Da fällt mir noch ein, dass eines der Dinge, die ein anderer japanischer Bekannter von mir unbedingt von seiner Europareise aus Deutschland mit nach Hause nehmen wollte, Scheren waren. Er meinte, japanische Scheren taugten nichts.


in die antidepressiva-liste aufzunehmen: sich kurz vorstellen, man führe mit katatonik nach japan, für ein halbes jahr wenigstens.

mv (Aug 27, 08:28 pm) #


Ich wuerde auch nur ganz kurz mit katatonik nach japan fahren, das reichte schon.

"Aronstabkloß" ist meinem kleinen Geist nicht bekannt, so dass rein subjektiv die ueberstetzung wenig brachte ;-)

Ich hoffe ja mal, dass mich mein aktueller Arbeitgeber mal nach Japan fahren laesst.

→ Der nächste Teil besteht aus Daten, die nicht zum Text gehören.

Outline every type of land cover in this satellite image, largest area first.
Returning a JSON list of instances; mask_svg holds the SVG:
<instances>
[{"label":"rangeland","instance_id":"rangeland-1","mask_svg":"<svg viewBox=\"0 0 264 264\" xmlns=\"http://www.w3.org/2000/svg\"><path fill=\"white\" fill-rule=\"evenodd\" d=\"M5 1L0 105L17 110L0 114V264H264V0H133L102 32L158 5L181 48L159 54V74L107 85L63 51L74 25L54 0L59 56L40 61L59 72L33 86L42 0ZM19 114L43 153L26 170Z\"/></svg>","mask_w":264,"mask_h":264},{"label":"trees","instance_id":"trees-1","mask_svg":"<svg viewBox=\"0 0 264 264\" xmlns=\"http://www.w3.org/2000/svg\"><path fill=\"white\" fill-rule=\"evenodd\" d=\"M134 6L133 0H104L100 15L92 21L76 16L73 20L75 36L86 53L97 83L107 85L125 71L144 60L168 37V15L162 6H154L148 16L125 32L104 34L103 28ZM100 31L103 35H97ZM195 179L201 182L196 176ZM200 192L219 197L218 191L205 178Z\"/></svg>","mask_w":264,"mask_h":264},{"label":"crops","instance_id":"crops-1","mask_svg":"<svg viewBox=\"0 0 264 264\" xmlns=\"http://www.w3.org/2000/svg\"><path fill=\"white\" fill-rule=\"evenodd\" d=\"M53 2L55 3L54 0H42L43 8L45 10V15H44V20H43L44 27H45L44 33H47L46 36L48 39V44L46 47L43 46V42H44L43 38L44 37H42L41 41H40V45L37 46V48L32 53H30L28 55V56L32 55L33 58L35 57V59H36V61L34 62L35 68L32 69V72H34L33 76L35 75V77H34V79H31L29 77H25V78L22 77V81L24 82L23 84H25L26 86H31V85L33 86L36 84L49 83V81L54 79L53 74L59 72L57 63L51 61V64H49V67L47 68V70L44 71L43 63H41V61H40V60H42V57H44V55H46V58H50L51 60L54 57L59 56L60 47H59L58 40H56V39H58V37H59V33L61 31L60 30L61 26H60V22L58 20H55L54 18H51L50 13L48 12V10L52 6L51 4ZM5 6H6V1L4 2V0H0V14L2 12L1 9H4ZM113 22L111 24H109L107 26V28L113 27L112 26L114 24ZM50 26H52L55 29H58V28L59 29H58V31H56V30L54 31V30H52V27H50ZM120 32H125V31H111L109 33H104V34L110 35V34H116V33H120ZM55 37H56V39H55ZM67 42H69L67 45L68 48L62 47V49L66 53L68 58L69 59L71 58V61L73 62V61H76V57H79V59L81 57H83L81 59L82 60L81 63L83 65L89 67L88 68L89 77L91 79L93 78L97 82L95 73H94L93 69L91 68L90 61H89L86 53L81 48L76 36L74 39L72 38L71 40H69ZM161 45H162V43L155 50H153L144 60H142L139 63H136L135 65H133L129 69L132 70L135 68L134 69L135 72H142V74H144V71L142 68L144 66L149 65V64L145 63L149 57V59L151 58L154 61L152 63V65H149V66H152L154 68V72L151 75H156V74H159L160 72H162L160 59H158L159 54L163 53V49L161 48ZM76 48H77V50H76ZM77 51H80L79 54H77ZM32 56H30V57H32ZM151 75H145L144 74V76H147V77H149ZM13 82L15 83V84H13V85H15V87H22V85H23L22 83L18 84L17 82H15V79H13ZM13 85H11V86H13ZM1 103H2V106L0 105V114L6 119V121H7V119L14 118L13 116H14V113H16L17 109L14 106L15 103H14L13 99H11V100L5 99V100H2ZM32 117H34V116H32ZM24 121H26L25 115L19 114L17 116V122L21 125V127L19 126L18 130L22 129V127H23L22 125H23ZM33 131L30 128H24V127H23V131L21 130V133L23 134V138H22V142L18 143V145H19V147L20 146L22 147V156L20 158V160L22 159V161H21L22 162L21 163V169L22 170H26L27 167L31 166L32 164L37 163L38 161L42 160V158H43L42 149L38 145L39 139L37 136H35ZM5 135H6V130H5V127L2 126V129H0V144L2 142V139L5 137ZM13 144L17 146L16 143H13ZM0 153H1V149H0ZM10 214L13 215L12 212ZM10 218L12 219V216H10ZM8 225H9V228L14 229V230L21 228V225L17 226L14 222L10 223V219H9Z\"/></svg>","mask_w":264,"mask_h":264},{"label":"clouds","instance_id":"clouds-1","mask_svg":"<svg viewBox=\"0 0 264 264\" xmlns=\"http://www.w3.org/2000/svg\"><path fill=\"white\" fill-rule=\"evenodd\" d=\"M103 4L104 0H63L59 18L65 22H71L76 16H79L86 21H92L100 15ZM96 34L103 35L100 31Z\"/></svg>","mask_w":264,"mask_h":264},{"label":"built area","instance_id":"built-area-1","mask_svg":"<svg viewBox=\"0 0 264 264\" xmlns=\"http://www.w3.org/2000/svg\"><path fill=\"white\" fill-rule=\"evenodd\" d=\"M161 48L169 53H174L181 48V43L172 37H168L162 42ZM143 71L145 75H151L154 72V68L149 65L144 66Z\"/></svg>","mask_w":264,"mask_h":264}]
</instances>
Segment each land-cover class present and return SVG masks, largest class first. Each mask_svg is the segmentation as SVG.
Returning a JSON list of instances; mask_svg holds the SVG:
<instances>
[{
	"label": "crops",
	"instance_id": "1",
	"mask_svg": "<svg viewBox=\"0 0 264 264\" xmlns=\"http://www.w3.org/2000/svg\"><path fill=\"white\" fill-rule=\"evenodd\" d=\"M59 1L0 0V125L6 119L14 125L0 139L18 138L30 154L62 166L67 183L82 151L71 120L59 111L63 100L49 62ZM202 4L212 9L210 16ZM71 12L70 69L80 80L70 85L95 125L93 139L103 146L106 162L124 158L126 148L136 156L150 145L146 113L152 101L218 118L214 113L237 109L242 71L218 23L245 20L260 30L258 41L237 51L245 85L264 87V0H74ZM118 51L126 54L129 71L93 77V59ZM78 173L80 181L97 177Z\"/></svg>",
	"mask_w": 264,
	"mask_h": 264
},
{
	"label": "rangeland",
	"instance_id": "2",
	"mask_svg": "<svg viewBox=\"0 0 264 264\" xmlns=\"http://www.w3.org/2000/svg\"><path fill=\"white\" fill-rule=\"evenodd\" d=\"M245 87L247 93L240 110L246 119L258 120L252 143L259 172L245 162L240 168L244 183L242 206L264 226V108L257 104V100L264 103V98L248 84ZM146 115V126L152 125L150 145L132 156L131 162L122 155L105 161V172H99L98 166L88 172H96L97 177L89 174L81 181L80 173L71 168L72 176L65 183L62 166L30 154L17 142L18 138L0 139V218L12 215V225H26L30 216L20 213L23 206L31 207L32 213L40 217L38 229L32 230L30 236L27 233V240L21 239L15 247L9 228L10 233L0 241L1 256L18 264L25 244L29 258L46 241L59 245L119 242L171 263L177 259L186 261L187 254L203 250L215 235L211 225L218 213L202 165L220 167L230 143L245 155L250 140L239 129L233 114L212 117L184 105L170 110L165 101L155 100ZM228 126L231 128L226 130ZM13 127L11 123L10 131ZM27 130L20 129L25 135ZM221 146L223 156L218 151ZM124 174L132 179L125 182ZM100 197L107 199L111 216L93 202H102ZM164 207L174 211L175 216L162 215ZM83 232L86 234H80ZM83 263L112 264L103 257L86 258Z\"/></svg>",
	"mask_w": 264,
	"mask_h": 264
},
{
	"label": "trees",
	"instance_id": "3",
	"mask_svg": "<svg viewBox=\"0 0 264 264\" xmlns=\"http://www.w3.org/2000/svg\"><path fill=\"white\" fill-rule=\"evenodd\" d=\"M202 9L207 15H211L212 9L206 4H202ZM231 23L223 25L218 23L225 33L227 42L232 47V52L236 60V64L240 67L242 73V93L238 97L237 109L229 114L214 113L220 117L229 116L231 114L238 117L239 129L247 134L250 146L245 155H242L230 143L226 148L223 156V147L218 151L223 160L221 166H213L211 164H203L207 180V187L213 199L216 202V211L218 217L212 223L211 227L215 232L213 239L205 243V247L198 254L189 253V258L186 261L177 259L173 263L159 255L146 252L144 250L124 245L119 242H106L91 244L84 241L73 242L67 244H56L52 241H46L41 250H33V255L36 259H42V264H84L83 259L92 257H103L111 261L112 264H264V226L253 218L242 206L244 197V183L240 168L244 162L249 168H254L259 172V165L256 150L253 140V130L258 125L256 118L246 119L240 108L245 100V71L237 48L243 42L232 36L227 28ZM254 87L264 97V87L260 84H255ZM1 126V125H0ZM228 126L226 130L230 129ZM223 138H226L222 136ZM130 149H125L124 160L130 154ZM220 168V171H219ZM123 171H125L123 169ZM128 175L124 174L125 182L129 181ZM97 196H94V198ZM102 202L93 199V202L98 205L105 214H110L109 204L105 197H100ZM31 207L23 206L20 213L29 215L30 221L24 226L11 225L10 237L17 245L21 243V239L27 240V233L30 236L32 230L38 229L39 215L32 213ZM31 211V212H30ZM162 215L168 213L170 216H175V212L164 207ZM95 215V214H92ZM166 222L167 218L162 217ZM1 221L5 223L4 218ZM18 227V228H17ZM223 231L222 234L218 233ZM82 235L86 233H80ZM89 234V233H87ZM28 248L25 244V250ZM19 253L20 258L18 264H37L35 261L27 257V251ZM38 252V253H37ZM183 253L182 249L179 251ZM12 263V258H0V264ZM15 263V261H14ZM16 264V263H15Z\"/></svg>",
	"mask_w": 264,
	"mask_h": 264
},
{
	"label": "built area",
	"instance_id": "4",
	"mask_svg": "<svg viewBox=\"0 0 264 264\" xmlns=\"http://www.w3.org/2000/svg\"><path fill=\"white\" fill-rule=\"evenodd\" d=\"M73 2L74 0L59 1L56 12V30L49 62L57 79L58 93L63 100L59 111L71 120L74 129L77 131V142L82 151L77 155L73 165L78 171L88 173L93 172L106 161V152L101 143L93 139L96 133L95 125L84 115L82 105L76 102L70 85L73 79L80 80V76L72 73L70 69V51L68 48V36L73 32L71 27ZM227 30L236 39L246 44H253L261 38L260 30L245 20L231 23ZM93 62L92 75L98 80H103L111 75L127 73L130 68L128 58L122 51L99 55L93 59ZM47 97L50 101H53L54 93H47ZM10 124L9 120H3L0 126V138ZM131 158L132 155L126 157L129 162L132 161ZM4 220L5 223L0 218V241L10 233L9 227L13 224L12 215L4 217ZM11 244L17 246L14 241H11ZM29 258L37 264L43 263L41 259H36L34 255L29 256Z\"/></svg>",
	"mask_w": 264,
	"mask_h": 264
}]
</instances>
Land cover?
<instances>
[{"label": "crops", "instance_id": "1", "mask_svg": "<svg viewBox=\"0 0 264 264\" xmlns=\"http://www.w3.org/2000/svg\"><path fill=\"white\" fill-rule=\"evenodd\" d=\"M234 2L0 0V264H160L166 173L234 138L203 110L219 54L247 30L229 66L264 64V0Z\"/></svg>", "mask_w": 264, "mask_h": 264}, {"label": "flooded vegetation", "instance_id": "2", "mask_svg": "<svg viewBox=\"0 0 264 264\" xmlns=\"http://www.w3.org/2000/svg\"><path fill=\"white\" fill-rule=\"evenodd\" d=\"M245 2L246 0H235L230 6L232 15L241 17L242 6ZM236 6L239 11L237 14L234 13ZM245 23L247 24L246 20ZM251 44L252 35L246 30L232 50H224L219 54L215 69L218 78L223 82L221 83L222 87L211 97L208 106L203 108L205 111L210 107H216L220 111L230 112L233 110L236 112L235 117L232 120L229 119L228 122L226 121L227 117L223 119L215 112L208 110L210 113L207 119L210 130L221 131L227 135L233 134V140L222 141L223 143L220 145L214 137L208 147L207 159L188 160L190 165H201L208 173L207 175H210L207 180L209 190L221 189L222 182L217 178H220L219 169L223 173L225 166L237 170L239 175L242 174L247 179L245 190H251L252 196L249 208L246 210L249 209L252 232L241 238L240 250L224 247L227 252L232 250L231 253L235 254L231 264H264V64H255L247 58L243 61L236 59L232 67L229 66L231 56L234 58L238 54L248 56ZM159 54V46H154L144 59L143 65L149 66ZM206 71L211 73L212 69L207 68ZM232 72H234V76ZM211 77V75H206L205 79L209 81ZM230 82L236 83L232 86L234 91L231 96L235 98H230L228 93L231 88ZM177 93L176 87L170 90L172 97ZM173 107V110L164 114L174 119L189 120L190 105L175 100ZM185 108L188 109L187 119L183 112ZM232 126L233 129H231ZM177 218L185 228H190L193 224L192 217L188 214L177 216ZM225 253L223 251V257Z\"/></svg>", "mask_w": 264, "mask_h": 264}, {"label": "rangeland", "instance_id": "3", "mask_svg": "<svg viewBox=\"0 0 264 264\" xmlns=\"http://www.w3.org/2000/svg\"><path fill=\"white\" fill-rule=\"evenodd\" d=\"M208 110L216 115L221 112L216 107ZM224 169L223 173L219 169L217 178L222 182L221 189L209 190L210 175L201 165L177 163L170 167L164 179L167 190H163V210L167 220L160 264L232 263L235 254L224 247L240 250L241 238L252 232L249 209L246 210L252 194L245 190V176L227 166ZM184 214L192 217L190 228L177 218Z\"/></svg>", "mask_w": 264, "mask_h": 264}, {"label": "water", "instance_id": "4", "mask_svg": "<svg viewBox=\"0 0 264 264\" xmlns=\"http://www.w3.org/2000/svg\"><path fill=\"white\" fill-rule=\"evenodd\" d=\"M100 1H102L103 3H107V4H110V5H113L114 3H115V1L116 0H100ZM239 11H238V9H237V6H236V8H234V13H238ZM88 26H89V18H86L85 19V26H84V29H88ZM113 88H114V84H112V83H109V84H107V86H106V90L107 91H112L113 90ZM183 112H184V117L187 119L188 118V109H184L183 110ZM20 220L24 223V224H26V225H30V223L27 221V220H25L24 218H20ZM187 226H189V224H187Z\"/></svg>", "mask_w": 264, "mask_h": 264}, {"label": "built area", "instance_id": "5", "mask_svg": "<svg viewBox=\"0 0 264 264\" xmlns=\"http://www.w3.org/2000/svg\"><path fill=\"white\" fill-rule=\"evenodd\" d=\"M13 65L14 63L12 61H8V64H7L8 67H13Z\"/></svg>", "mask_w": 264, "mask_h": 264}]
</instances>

funzel (Aug 28, 08:27 am) #


Diabolische Idee: Während Firmenpartner Hack und ich diverse US-Amerikaner auf "Nazi"-Tours durch D & A karren, weil man aus deren nicht auszumerzender Überzeugung, alle Deutschen wären Nazis, wenigstens Kapital schlagen sollten, sollten wir gleichzeitig vielleicht diverse Westmenschen auf "technologieverrückte Arbeitsameisen"-Tours durch Japan karren. Wahlweise bieten wir auch "Zen"-Tours.
Man nennt das dann "verstehender Tourismus": Tourismus, der Verständnis für die Bilder des Touristen vom Reiseland hat, sie einspruchslos anerkennt und nicht auf schändlich arrogante Weise versucht, sie zu verändern.

katatonik (Aug 28, 10:52 am) #


:-)

funzel (Aug 28, 11:00 am) #


Ich verstehe den Tourismus so gut, dass ich gleich zu Hause bleibe.